What’s to become of Alko’s building? According to the press release:
“The building housing ALKO office supply has been sold. It is noteworthy that the 1908 building until now has always housed an office supply retailer. It will be exciting to see what the new owner of the beautiful old building has in mind.”
I don’t know what kind of protection for the building itself is in place, but I fear it could be torn down to be replaced by yet another rabbit warren marketed to gullible students or by luxury condos for San Francisco BART commuters with unlimited incomes.
It’s noteworthy that at no time in his company’s long struggle to survive did Gary Shows join the chorus of inept downtown businesses which have tried to blame the city’s homeless street population for woes actually caused by the larger economic picture. In fact, Alko was one of the businesses which endorsed the successful “Stand Up for the Right to Sit Down” campaign against the Downtown Business Association’s November anti-sitting ballot measure.
This is no surprise: the business owner has always had plenty of backbone.
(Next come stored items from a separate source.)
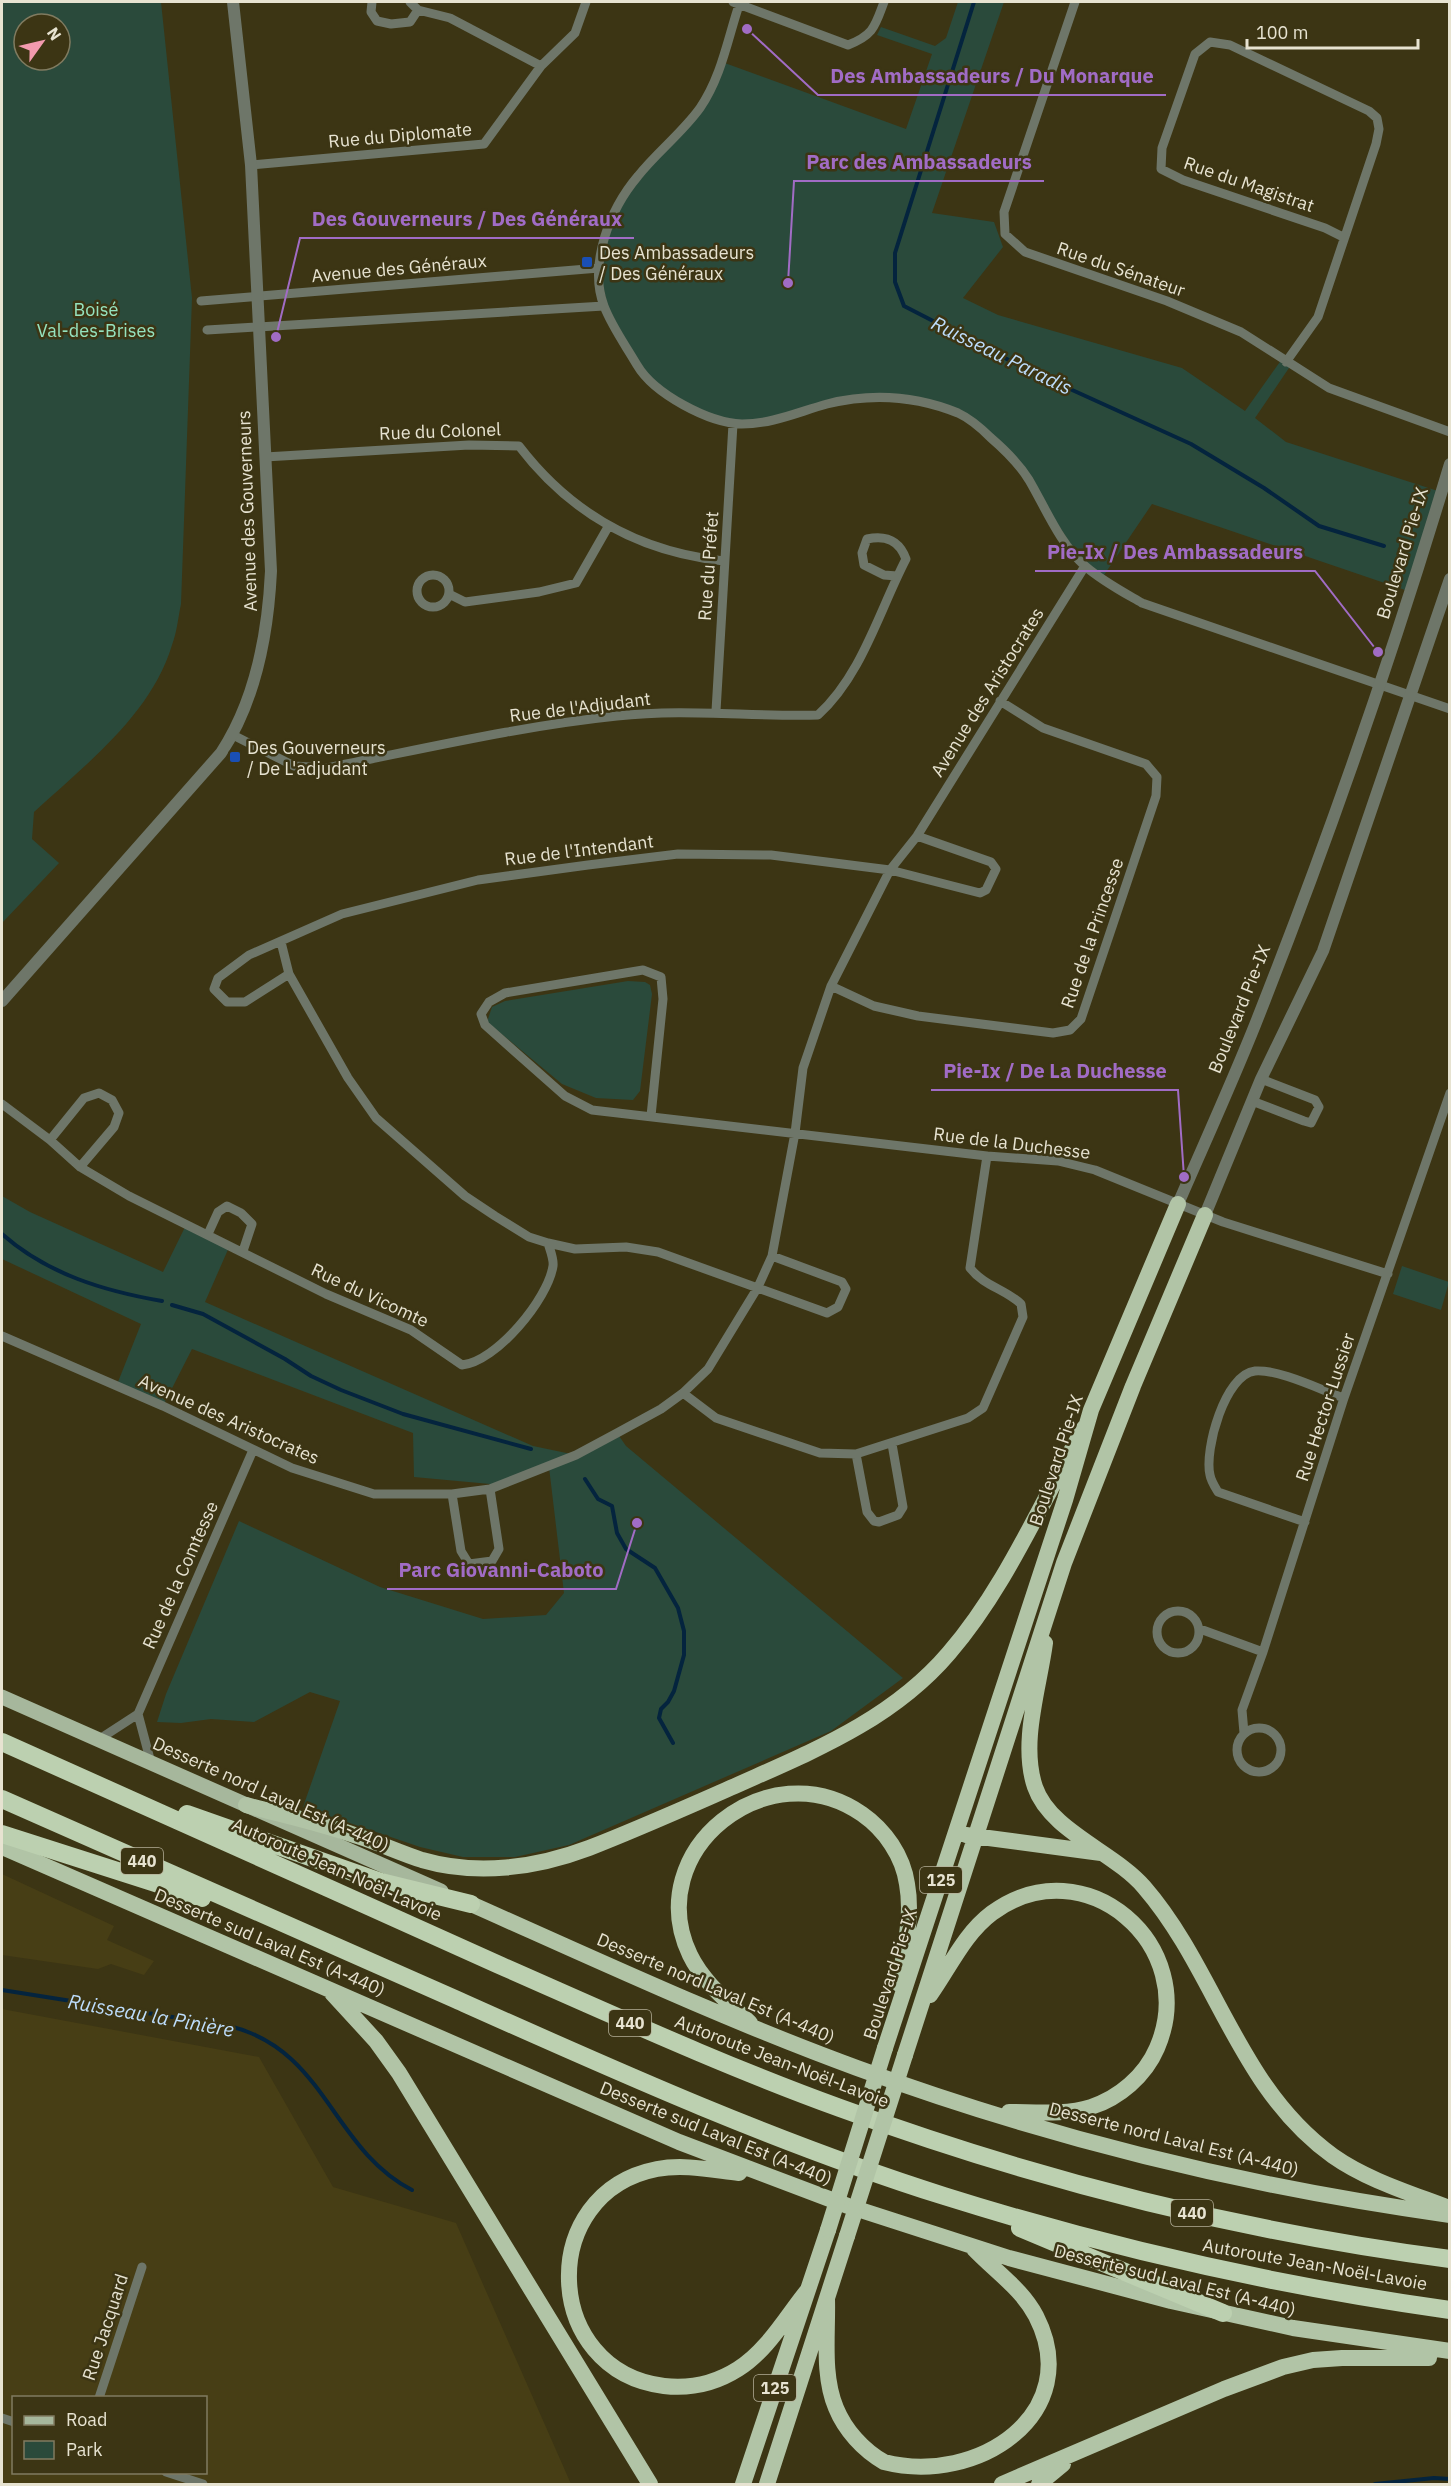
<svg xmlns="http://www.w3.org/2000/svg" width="1451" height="2486" viewBox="0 0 1451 2486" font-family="'IBM Plex Sans',sans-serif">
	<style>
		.built { fill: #473e15; fill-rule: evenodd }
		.green { fill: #2a4a3b; fill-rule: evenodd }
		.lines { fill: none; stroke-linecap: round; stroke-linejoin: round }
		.stream { stroke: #04243e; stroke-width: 4 }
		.minor { stroke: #6e7669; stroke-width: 9 }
		.tertiary { stroke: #6e7669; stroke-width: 12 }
		.primary { stroke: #a6b79c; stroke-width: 15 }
		.trunk { stroke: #b1c4a6; stroke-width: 16 }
		.motorway { stroke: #bcd0b0; stroke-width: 18 }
		.trunk-bridge { stroke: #b1c4a6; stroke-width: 16 }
		.transit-dot { fill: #1a4fb4; stroke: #3c3514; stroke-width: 2 }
		.labels { text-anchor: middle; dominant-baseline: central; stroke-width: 5; stroke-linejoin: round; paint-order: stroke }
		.shield { fill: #3c3514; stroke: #b4af98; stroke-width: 1.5 }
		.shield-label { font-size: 16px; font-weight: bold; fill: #e7e3d1 }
		.street-label { font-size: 18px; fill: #e7e3d1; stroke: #3c3514 }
		.poi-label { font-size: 18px; fill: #e7e3d1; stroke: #3c3514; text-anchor: start }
		.park-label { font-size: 18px; fill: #95e2be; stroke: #3c3514 }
		.water-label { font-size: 20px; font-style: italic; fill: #bdddfc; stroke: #3c3514 }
		.leader { fill: none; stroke: #a16cc5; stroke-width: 2 }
		.callout-dot { fill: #a16cc5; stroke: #3c3514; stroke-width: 2 }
		.callout-label { font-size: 20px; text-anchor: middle; font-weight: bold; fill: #a16cc5; stroke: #3c3514; stroke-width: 5; stroke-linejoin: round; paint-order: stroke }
	</style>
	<rect width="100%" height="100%" fill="#3c3514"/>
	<path class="built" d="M2 1874 114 1926 107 1940 154 1961 144 1975 111 1964 98 1969 2 1955Z
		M2 2009 259 2057 333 2187 456 2223 571 2484H2ZM14 2398H206V2472H14Z"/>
	<path class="green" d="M2 2H161L192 298 181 604C178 618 177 632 172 645 151 715 86 764 34 812L32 839 59 863 2 923ZM24 24H60V60H24Z
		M958 2H1004L932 213 994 222 1003 247 963 298 998 315 1182 368 1245 411 1282 359 1291 365 1255 418 1286 442 1441 492 1411 592 1152 504 1102 578 1085 566 1027 477 973 421 899 397 850 399 749 424 696 412 641 373 611 321 599 268 618 206 701 107 722 62 906 129 932 54 877 35 881 27 935 46 946 38Z
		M628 981 645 982 650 985 652 994 640 1091 633 1100 596 1098 562 1084 487 1022 492 1007 505 1001Z
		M2 1196 30 1212 163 1272 187 1223 230 1245 205 1302 533 1446 576 1455 617 1433 626 1446 903 1678 831 1731 569 1845 515 1857H463L420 1847 303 1807 340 1701 310 1692 254 1722 211 1719 181 1723 157 1722 166 1694 239 1521 380 1587 483 1619 546 1615 564 1593 549 1467 501 1485 414 1477 413 1433 192 1349 163 1406 116 1387 141 1324 2 1259Z
		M1402 1266 1449 1282 1441 1310 1393 1294Z"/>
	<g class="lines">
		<path class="stream" d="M974 2 895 253V282L904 306 1026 369 1191 444 1264 488 1319 526 1384 546
			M2 1234C47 1274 104 1291 162 1301
			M172 1305 203 1314 285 1359 311 1376 341 1390 403 1414 531 1449
			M585 1479 598 1499 612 1506 617 1533 626 1549 655 1568 678 1608 684 1631V1655L674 1691 668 1702 661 1709 659 1718 673 1743
			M2 1990 229 2026C326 2049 331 2148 412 2190
			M1375 2484 1434 2478 1450 2479"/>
		<path class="minor" d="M372 2 371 12 377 21 391 24 410 22 418 10
			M410 2 418 10 450 18 541 66
			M733 2 848 45C874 35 875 26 884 2
			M740 2C728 37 722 76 700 108 682 133 657 152 638 176 610 209 588 264 604 306 612 327 626 346 637 365 654 394 709 423 742 424 772 424 798 412 827 404 871 393 916 396 958 413 971 419 981 428 991 438 1005 450 1019 464 1029 480 1046 509 1060 544 1085 566 1102 581 1123 592 1142 603L1450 709
			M1075 2 1004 212 1005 234 1025 252 1167 301 1241 332 1329 388 1450 432
			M251 165 484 144 541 66 575 33 586 2
			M201 301 599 268
			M207 330 604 306
			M1286 362 1318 317 1376 144 1379 129 1377 118 1369 111 1230 45 1210 42 1195 54 1162 148 1161 169 1183 180 1325 228 1343 237
			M265 457 469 445 519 446C571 514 639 552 724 561
			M417 591a16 16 0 1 1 32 0a16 16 0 1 1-32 0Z
			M449 594 465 602 539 592 576 583 608 527
			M716 711 733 424
			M233 735 294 766 326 768C423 749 520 726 617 716 685 708 751 717 818 715 862 675 879 611 906 559 899 540 886 535 867 539L862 553 864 565 884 575 897 576
			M281 942 289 974 348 1078 376 1118 465 1196 495 1216 529 1237 548 1243 575 1249 626 1247 658 1252 827 1313 838 1307 846 1289 842 1282 772 1256
			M289 974 245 1002H227L214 989 218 978 249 955 342 914 478 880 588 865 678 854 771 855 890 870 980 893 986 890 996 869 991 862 917 836
			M831 986 874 1006 918 1016 1053 1033 1070 1030 1081 1019 1156 796 1157 777 1146 764 1043 728 1000 701
			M1252 1101 1304 1121 1311 1123 1319 1107 1315 1100 1261 1079
			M2 1104 50 1140 80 1167 129 1196 326 1294 411 1330 462 1365C496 1362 548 1299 553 1266 554 1259 550 1250 548 1243
			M651 1116 663 999 661 977 643 970 505 993 489 1002 481 1014 485 1025 565 1096 592 1110 987 1156 1058 1161 1095 1170 1223 1222 1388 1274
			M50 1140 84 1098 99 1093 112 1100 119 1113 114 1127 80 1167
			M208 1234 218 1212 227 1206 241 1213 252 1224 243 1251
			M2 1336 163 1406 292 1468 374 1494H452L490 1489 576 1455 617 1433 661 1409 683 1393 708 1369 758 1287 772 1256 795 1133 803 1068 831 986 890 870 917 836 1085 566
			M683 1393 716 1418 820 1453 856 1454 968 1418 983 1408 1023 1317 1021 1304C1005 1289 984 1286 970 1268L987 1156
			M856 1454 867 1512 874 1521 879 1522 898 1515 903 1507 892 1444
			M452 1494 461 1551 469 1564 492 1561 499 1549 490 1489
			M1305 1522 1218 1492C1215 1487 1211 1481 1210 1475 1204 1450 1225 1374 1255 1371 1279 1369 1321 1390 1344 1398
			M1157 1632a21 21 0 1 1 42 0a21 21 0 1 1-42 0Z
			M1200 1629 1263 1652
			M138 1714 151 1763
			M1237 1750a22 22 0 1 1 44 0a22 22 0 1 1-44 0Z
			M1244 1733 1242 1710 1263 1652 1344 1398 1450 1093
			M98 1740 138 1714 253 1450
			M99 2398 142 2267
			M2 2418 14 2422
			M166 2472 203 2484"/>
		<path class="tertiary" d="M2 1001 221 753C256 700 268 634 271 571L251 165 233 2
			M1178 1204C1204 1144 1231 1085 1255 1025 1328 841 1393 654 1450 464
			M1205 1215 1261 1079 1323 951 1450 579"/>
		<path class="primary" d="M2 1697 441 1891"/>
		<path class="trunk" d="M1045 1643C1039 1688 1020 1743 1035 1787 1050 1831 1114 1852 1144 1887 1216 1970 1238 2088 1333 2156 1367 2180 1410 2193 1449 2208
			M246 1805C283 1815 321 1823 357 1836 379 1843 400 1853 422 1860 477 1876 536 1868 589 1848 638 1829 687 1807 735 1786 813 1751 892 1720 949 1653 1006 1587 1041 1502 1084 1428
			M966 1835 1101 1853
			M2 1847 679 2142 848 2206 1009 2258 1171 2301 1293 2328 1450 2351
			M471 1904C599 1961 726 2020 857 2068 1048 2138 1248 2187 1450 2215
			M332 1993 376 2041 399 2073 650 2484
			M930 1995C950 1967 964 1934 992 1913 1085 1845 1201 1946 1157 2048 1145 2076 1119 2098 1091 2107 1065 2115 1036 2112 1009 2112
			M750 2023C728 2002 703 1982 690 1955 640 1850 769 1749 862 1814 885 1830 903 1856 907 1884 913 1917 904 1951 899 1984
			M885 2048 1065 1500 1091 1410 1178 1204
			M905 2055 1064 1563 1133 1386 1205 1215
			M739 2173C712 2170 684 2164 657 2169 535 2193 542 2371 664 2386 690 2389 716 2383 738 2369 767 2351 786 2317 807 2291
			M827 2299C828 2334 822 2375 836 2408 845 2430 863 2450 884 2462 978 2486 1086 2413 1036 2316 1022 2289 995 2271 974 2249
			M743 2484 828 2230
			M767 2484 847 2236
			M1002 2484 1224 2389 1283 2367 1313 2360 1342 2358H1429
			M1039 2484 1063 2464"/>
		<path class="motorway" d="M2 1742C167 1815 332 1890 497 1964 611 2014 724 2066 840 2108 1037 2180 1242 2232 1450 2259
			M2 1799C153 1866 304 1932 455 1999 616 2071 776 2143 944 2196 1109 2248 1278 2286 1450 2310
			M187 1814 381 1882 471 1904
			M2 1834 202 1898
			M1020 2228 1223 2313"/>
		<path class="trunk-bridge" d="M828 2230 885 2048
			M847 2236 905 2055"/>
	</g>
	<g class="transit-dot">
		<rect x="581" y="256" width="12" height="12" rx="3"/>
		<rect x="229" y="751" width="12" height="12" rx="3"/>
	</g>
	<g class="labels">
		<g class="shield">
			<rect x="121" y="1848" width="42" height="26" rx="4.5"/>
			<rect x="920" y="1867" width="42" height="26" rx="4.5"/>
			<rect x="609" y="2010" width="42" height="26" rx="4.5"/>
			<rect x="1171" y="2200" width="42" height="26" rx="4.5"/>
			<rect x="754" y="2375" width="42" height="26" rx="4.5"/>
		</g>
		<g class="shield-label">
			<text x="142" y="1861">440</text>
			<text x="941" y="1880">125</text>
			<text x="630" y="2023">440</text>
			<text x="1192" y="2213">440</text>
			<text x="775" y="2388">125</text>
		</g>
		<g class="street-label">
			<text transform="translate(400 135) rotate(-5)">Rue du Diplomate</text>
			<text transform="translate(1249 184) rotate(19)">Rue du Magistrat</text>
			<text transform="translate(399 268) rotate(-5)">Avenue des Généraux</text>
			<text transform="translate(1121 269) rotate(19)">Rue du Sénateur</text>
			<text transform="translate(440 431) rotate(-2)">Rue du Colonel</text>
			<text transform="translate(247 511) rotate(-92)">Avenue des Gouverneurs</text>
			<text transform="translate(1402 553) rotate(-73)">Boulevard Pie-IX</text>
			<text transform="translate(708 566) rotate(-86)">Rue du Préfet</text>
			<text transform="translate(987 692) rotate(-58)">Avenue des Aristocrates</text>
			<text transform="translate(580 707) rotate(-7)">Rue de l'Adjudant</text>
			<text transform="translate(579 850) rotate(-7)">Rue de l'Intendant</text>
			<text transform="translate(1092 933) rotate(-71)">Rue de la Princesse</text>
			<text transform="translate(1239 1009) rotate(-68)">Boulevard Pie-IX</text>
			<text transform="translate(1012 1143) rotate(7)">Rue de la Duchesse</text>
			<text transform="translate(370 1295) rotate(25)">Rue du Vicomte</text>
			<text transform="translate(1325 1407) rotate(-72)">Rue Hector-Lussier</text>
			<text transform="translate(229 1419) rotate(24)">Avenue des Aristocrates</text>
			<text transform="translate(1056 1460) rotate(-72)">Boulevard Pie-IX</text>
			<text transform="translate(180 1575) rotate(-66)">Rue de la Comtesse</text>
			<text transform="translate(271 1794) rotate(24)">Desserte nord Laval Est (A-440)</text>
			<text transform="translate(337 1869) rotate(24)">Autoroute Jean-Noël-Lavoie</text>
			<text transform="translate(270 1942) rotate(23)">Desserte sud Laval Est (A-440)</text>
			<text transform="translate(890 1974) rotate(-72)">Boulevard Pie-IX</text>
			<text transform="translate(716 1988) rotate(23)">Desserte nord Laval Est (A-440)</text>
			<text transform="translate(782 2061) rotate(21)">Autoroute Jean-Noël-Lavoie</text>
			<text transform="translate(716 2133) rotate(22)">Desserte sud Laval Est (A-440)</text>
			<text transform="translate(1174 2139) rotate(14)">Desserte nord Laval Est (A-440)</text>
			<text transform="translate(1315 2264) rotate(10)">Autoroute Jean-Noël-Lavoie</text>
			<text transform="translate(1175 2280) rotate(14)">Desserte sud Laval Est (A-440)</text>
			<text transform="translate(105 2327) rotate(-72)">Rue Jacquard</text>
		</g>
		<g class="poi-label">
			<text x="599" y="252">Des Ambassadeurs<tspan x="599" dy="21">/ Des Généraux</tspan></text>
			<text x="247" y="747">Des Gouverneurs<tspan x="247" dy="21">/ De L'adjudant</tspan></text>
		</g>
		<g class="park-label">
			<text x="96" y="309">Boisé<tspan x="96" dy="21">Val-des-Brises</tspan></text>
		</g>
		<g class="water-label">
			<text transform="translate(1002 355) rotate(26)">Ruisseau Paradis</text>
			<text transform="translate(151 2015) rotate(10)">Ruisseau la Pinière</text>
		</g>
	</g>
	<path class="leader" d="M747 29L818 95H1166M788 283L794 181H1044M276 337L300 238H634M1378 652L1315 571H1035M1184 1177L1178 1090H931M637 1523L616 1589H387"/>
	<g class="callout-dot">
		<circle cx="747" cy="29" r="6"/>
		<circle cx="788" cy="283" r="6"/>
		<circle cx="276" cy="337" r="6"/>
		<circle cx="1378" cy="652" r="6"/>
		<circle cx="1184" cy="1177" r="6"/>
		<circle cx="637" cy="1523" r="6"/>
	</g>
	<g class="callout-label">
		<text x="992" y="83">Des Ambassadeurs / Du Monarque</text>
		<text x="919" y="169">Parc des Ambassadeurs</text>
		<text x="467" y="226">Des Gouverneurs / Des Généraux</text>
		<text x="1175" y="559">Pie-Ix / Des Ambassadeurs</text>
		<text x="1055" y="1078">Pie-Ix / De La Duchesse</text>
		<text x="501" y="1577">Parc Giovanni-Caboto</text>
	</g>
	<rect width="1451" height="2486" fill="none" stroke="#e7e3d1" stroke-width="6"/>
	<rect x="12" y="2396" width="195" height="78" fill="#3c3514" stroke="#807b60" stroke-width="1.5"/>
	<rect x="24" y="2416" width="30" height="9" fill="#a6b79c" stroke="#807b60" stroke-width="1.5"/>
	<text x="66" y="2426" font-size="18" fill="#e7e3d1">Road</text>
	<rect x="24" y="2441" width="30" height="18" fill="#2a4a3b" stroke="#807b60" stroke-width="1.5"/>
	<text x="66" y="2456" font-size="18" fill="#e7e3d1">Park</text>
	<g transform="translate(42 42) rotate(56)"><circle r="28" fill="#3c3514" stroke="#807b60" stroke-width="1.5"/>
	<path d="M0-4.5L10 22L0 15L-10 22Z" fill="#f29aae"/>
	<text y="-9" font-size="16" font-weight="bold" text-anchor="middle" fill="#e7e3d1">N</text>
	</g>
	<path d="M1247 39v9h171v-9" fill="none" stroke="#e7e3d1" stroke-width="3"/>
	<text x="1256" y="39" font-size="18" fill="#e7e3d1" stroke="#3c3514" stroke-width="4.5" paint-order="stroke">100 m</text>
</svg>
When he was threatened by a fanatic participating in the long-running hate campaign against the Planet, he told us about it but didn’t cancel his ads.
What’s next? You still have a couple of weeks to do some honest business with an honest businessman of the old school:“To clear merchandise out of the building a clearance sale will begin on April 8th and continue through the month with increasing discounts. The public is invited to participate in the sale. ALKO will continue commercial delivery service through April 30th.”
Drop by if you’re downtown to tell the folks at Alko that some of us in Berkeley appreciate everything they’ve done for us all these years. The address is 2225 Shattuck.